-- Task goal --
Write out the data once more, exactly as it reads.

-- Supplied records --
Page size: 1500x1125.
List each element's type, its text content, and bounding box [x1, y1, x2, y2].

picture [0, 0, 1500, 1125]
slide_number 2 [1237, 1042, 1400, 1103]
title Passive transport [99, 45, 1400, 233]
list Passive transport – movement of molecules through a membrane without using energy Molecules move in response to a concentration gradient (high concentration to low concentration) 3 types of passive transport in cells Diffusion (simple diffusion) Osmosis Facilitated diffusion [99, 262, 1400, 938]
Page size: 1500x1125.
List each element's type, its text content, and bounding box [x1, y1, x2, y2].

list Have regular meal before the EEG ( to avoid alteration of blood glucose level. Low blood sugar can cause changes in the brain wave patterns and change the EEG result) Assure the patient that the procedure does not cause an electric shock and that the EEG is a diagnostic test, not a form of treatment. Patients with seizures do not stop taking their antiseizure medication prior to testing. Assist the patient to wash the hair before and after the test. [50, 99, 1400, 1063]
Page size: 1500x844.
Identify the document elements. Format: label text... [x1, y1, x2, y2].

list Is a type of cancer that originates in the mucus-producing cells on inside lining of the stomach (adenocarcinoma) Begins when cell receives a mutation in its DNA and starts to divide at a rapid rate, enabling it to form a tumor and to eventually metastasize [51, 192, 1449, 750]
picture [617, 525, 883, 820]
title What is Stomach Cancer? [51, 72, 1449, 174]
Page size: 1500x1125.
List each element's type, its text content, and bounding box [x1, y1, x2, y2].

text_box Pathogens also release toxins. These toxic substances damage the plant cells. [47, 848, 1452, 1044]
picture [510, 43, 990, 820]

-- Task result --
Page size: 1500x1125.
List each element's type, its text content, and bounding box [x1, y1, x2, y2].

picture [0, 0, 1500, 1125]
slide_number 2 [1237, 1042, 1400, 1103]
title Passive transport [99, 45, 1400, 233]
list Passive transport – movement of molecules through a membrane without using energy Molecules move in response to a concentration gradient (high concentration to low concentration) 3 types of passive transport in cells Diffusion (simple diffusion) Osmosis Facilitated diffusion [99, 262, 1400, 938]
Page size: 1500x1125.
List each element's type, its text content, and bounding box [x1, y1, x2, y2].

list Have regular meal before the EEG ( to avoid alteration of blood glucose level. Low blood sugar can cause changes in the brain wave patterns and change the EEG result) Assure the patient that the procedure does not cause an electric shock and that the EEG is a diagnostic test, not a form of treatment. Patients with seizures do not stop taking their antiseizure medication prior to testing. Assist the patient to wash the hair before and after the test. [50, 99, 1400, 1063]
Page size: 1500x844.
Identify the document elements. Format: label text... [x1, y1, x2, y2].

list Is a type of cancer that originates in the mucus-producing cells on inside lining of the stomach (adenocarcinoma) Begins when cell receives a mutation in its DNA and starts to divide at a rapid rate, enabling it to form a tumor and to eventually metastasize [51, 192, 1449, 750]
picture [617, 525, 883, 820]
title What is Stomach Cancer? [51, 72, 1449, 174]
Page size: 1500x1125.
List each element's type, its text content, and bounding box [x1, y1, x2, y2].

text_box Pathogens also release toxins. These toxic substances damage the plant cells. [47, 848, 1452, 1044]
picture [510, 43, 990, 820]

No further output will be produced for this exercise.